## SOURCE TEXT
= = = =
In this case, being a component without a module, I create my own. I design and manufacture a small board where I solder the hall effect sensor and with the flat connectors where there is no room for mistakes when connecting it. I use the analog input of the Seeed XIAO RP2040 GPIO 26 (Arduino pin 26).
Here you can find the design in Eagle and the PNG's to create the board.
- Hall effect Schematic + Board
- Hall effect traces and interior
Here you will find the programming to use an analog sensor such as the Hall effect sensor. Here you can find the Arduino and Processing files to download. Below you can see a video of how it works.
- Arduino Hello Hall effect sensor
- Processing Hello Hall effect sensor
//Fab Academy 2023 - Fab Lab León
//Hall effect
//Fab-Xiao
int sensorPin = A0; // analog input pin RP2040 pin 26 or ESP32-C3 pin A0
int sensorValue = 0; // variable to store the value coming from the sensor
void setup() {
Serial.begin(115200); // initialize serial communications
}
void loop() {
sensorValue = analogRead(sensorPin); // read the value from the sensor
sensorValue = map(sensorValue, 200, 800, 1024, 0);
Serial.println(sensorValue); // print value to Serial Monitor
//mySerial.println("x"); // print value "x" to Serial Monitor
delay(50); // short delay so we can actually see the numbers
}
Temperature. NTC.
= = = =
## TASK INSTRUCTIONS
• 1. In the Hall effect sensor text, which analog input of the Seeed XIAO RP2040 is used?
• 2. Using the Hall effect sensor text, explain why a small custom board is made for the sensor and why it has flat connectors.
• 3. Carry the Hall effect sensor text on from its final words, "Temperature. NTC."

## DATASET CONTENT
= = = =
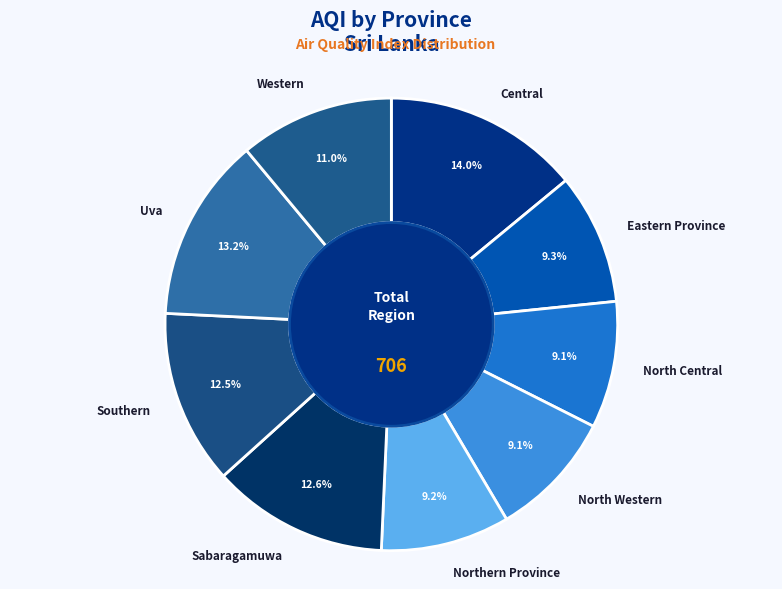

Which has a higher value, Central or North Western?

Central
= = = =
## RESPONSES TO THE EXERCISE
• 1. GPIO 26 (Arduino pin 26).

• 2. The sensor is a component without a module, so a small board is designed and made to solder it onto. The flat connectors leave no room for mistakes when the board is connected.

• 3.
The NTC sensor is a type of resistance whose value varies as a function of temperature in a more pronounced way than a common resistance. Its operation is based on the variation of the resistivity that a semiconductor presents with temperature.
In this case, being a component without a module, I create my own. I design and manufacture a small board where I solder the NTC sensor, a 10K resistor and with the flat connectors where there is no room for mistakes when connecting it. I use the analog input of the Seeed XIAO RP2040 GPIO 26 (Arduino pin 26).
Here you can find the design in Eagle and the PNG's to create the board.
Here you will find the programming to use an analog sensor such as the NTC sensor. Here you can find the Arduino and Processing files to download. Below you can see a video of how it works.
- Arduino Hello NTC Temperature sensor
- Processing Hello NTC Temperature sensor
//Fab Academy 2023 - Fab Lab León
//Fab-Xiao
int sensorPin = 26; // analog input pin RP2040 pin 26 or ESP32-C3 pin A0
int sensorValue = 0; // variable to store the value coming from the sensor
void setup() {
Serial.begin(115200); // initialize serial communications
}
void loop() {
sensorValue = analogRead(sensorPin); // read the value from the sensor
sensorValue = map(sensorValue, 482, 890, 19, 180);
Serial.println(sensorValue); // print value to Serial Monitor
//mySerial.println("x"); // print value "x" to Serial Monitor
delay(500); // short delay so we can actually see the numbers
}
Doppler radar
The RCWL-0516 is a Dopler Microwave Radar Sensor.It is an alternative to traditional PIR infrared motion detectors. Faced with these, it has certain differences, which will be an advantage or disadvantage depending on the needs of our project.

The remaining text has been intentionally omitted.